On Dec. 21, a politically conservative watchdog group, Foundation for Accountability and Civic Trust, filed an ethics complaint against Welch to the Office of Congressional Ethics.
“This case exemplifies how a member has access to nonpublic information, or can take action that can affect a stock’s price. This type of conflict is one the ethics rules specifically address,” the group wrote in its complaint. “Moreover, Welch had knowledge of the stock transaction and the deadline to report it, but simply did not do so even when he was directly questioning the CEO of the company.”
Welch has faced scrutiny in the past for his investment decisions.
A March 2020 VTDigger investigation found that he had purchased more than $7,500 worth of stock in Qiagen, a German diagnostics company that produces Covid-19 tests, a month earlier, as the threat of the pandemic was becoming clear to Congress. That April, he told VTDigger that he had directed his financial managers to cease buying individual stocks and invest only in group funds.
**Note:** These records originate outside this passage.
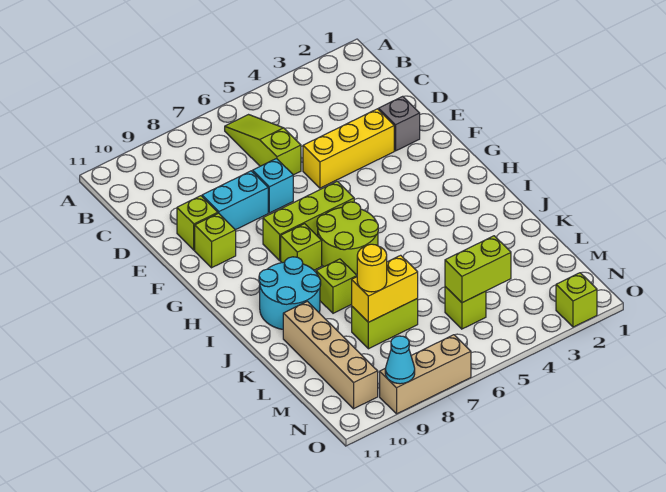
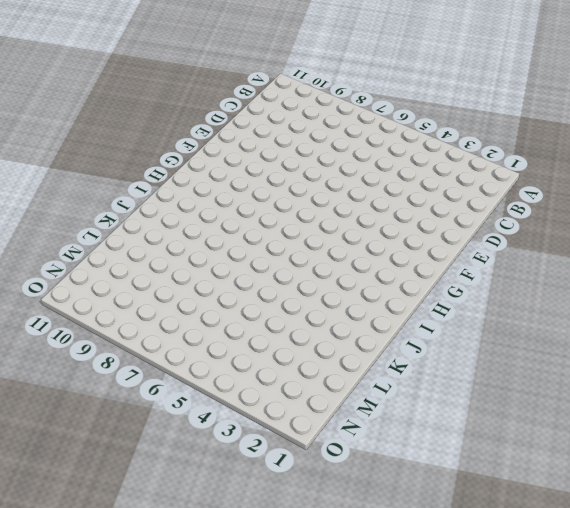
none -> lime slope B6:D6 level 1 top D
none -> grey brick E2 level 1
none -> yellow brick E3:E5 level 1

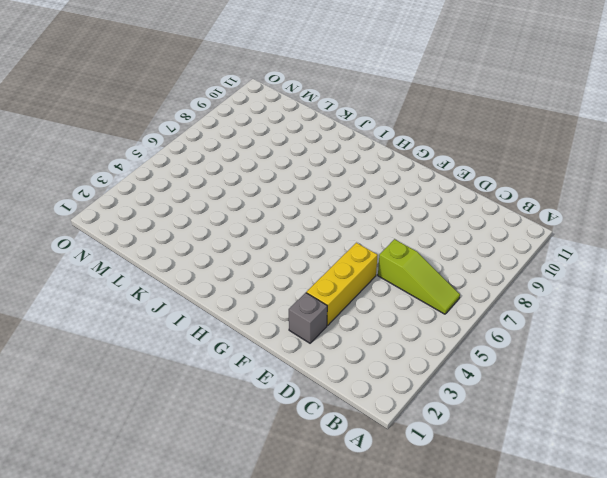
none -> cyan brick E7 level 1
none -> cyan brick E8:E9 level 1
none -> lime brick E10 level 1

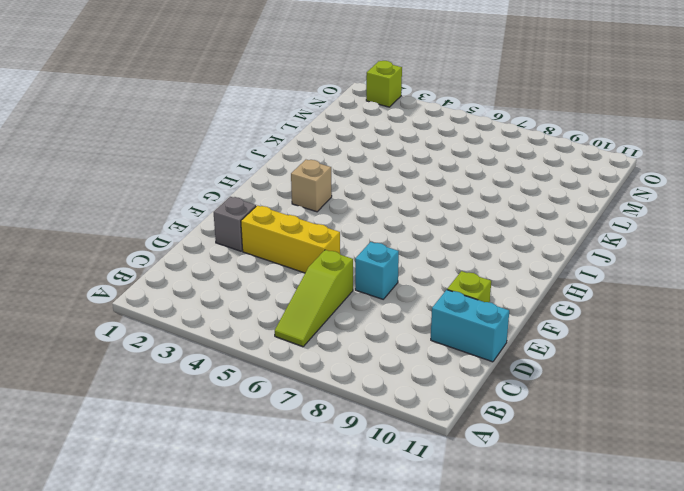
cyan brick D10:D11 level 1 -> cyan brick E8:E9 level 1
tan brick H3 level 1 -> none
none -> lime brick F10 level 1
none -> lime brick G6:G8 level 1
none -> lime round brick H6:I7 level 1

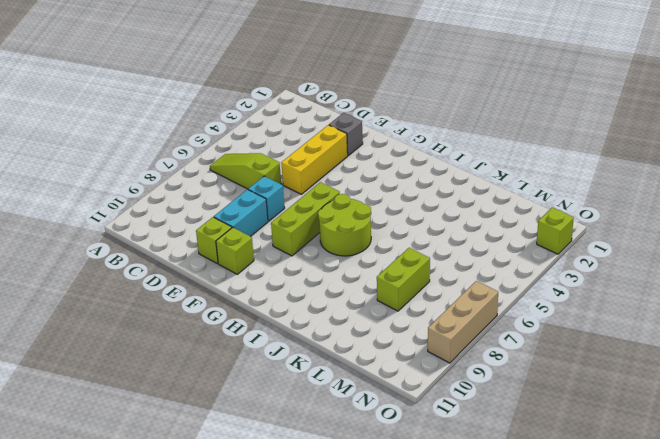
none -> lime brick H8 level 1
none -> cyan round brick I9:J10 level 1
none -> lime brick J8 level 1

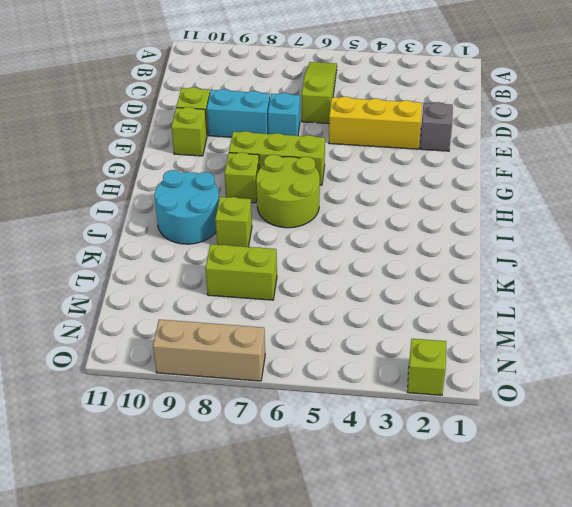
none -> tan brick K10:N10 level 1
none -> lime brick M5 level 1
none -> yellow brick L7:L8 level 2

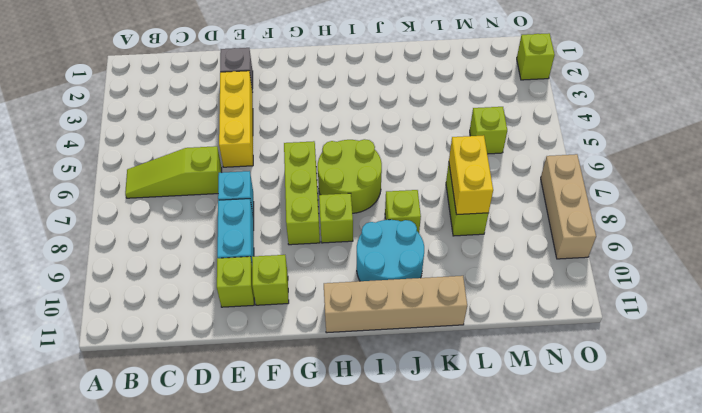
tan brick H11:K11 level 1 -> tan brick K10:N10 level 1
none -> lime brick M4:M5 level 2
none -> cyan cone O9 level 2
none -> yellow round brick L8 level 3

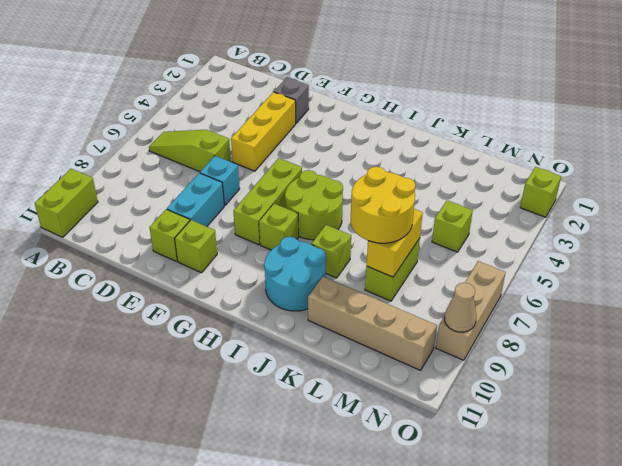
lime brick A10:A11 level 1 -> lime brick M4:M5 level 2
yellow round brick K7:L8 level 3 -> yellow round brick L8 level 3
tan cone O9 level 2 -> cyan cone O9 level 2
“I have made a decision that the clearest way to avoid even the appearance of a conflict is to simply stop making purchases” of individual stocks, Welch said at the time.
Since then, according to his office and evidenced by his regular financial disclosures, Welch has been working on divesting. Once he’s rid of his final stock — a Chase Bank stock, still in its paper form, given to him by his parents when he was young — that will be the end of all individual trading for Welch.
After that, Welch told VTDigger, “there’s just no question whether anything that I do is affected by how it will impact individual stock.”
Welch said he hopes his congressional colleagues follow suit. He has cosponsored H.R. 1579, or the Ban Conflicted Trading Act, which would prohibit members of Congress from owning individual stocks. Several such bills have been introduced in both the House and Senate with bipartisan support, and have been picking up steam in recent weeks.
“I do hope more of my colleagues will take that pledge,” Welch told VTDigger. “We have a big challenge in this country and it’s public trust in government, and anything that you do to try to help enhance trust, I want to do.”
Clarification: This story has been edited to clarify that Cheney has pledged to avoid not just buying but owning individual stocks.